Azi
Azi

Reputation: 199

Restrict cherry-picks to GIT

We would like our developers to not make cherry-picks at all and follow the our standard branching strategy. We use bitbucket. Is there a simple way to forbid making cherry-picks? Google didn't help there and the only way to do it is to develop a git hook - time-consuming option.

Thank you in advance!

Upvotes: 2

Views: 525

Answers (2)

Code-Apprentice
Code-Apprentice

Reputation: 83517

This problem requires a human solution, not a technical one. Put in place conventions and use code reviews to monitor this.

Note that git cherry-pick in and of itself is not necessarily bad. Sometimes I am working on a branch and muck everything up enough that I need to start over with a new branch. However, there are often some small commits from my old branch which I have high confidence in their quality. I cherry pick these commits to the new branch. My final pull request after all the work is completed comes from the new branch, so there are no commits which duplicate the same textual code change.

I find that this often helps reduce the time spent backtracking on a broken branch. Disabling cherry picks completely would hinder me in such situations.

Upvotes: 1

Mark Adelsberger
Mark Adelsberger

Reputation: 45659

Realistically there's nothing the tools can do. The cherry-pick command just automates the creation of a commit whose patch happens to match that of another existing commit; there is nothing special about the resulting commit, so even a hook wouldn't really have a way to pick out the fact that a commit was cherry-picked.

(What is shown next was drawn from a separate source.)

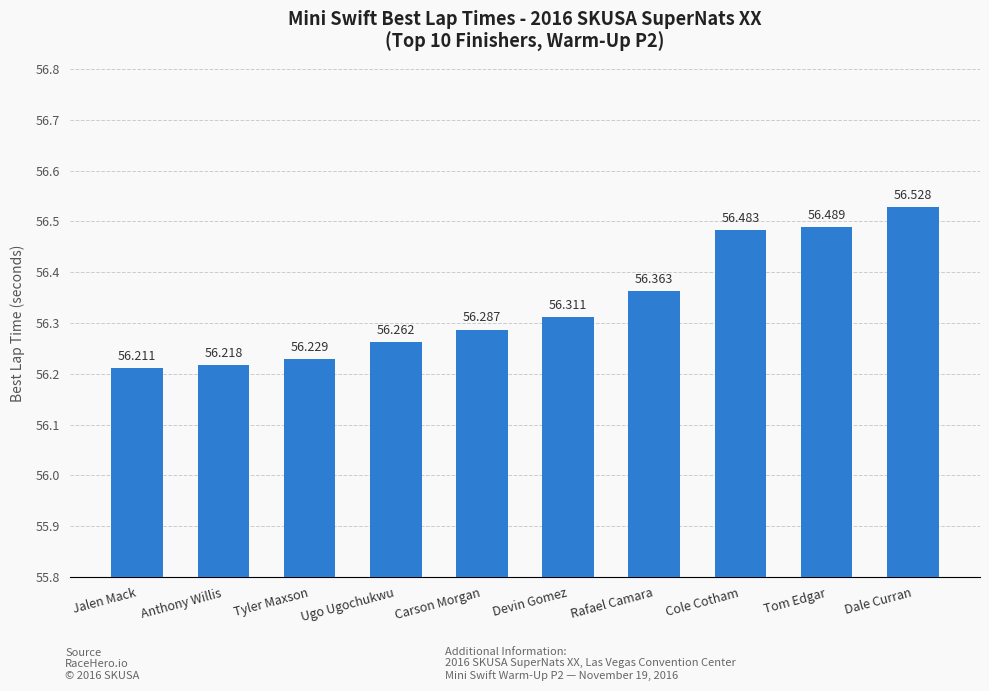

Reading left to right, extract all data points from this chart.

Jalen Mack=56.2	Anthony Willis=56.2	Tyler Maxson=56.2	Ugo Ugochukwu=56.3	Carson Morgan=56.3	Devin Gomez=56.3	Rafael Camara=56.4	Cole Cotham=56.5	Tom Edgar=56.5	Dale Curran=56.5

I say this as someone who doesn't really like cherry-pick - or, at least, thinks it's over-used and over-recommended. But even if you found a way to prevent cherry-pick, a dev wanting to do it could just work out the simple rebase approach to do the same thing. Or they could manually generate the patch for the source commit and manually apply it to the target branch, making it indistinguishable from a hand-coded commit in terms of the git commands issued.

And that last sentence should make clear, even if you change source control tools to one that doesn't have a concept of cherry-pick, the devs can still do the same thing by hand, if it's what they feel motivated to do.

Sometimes the problem isn't a technical problem.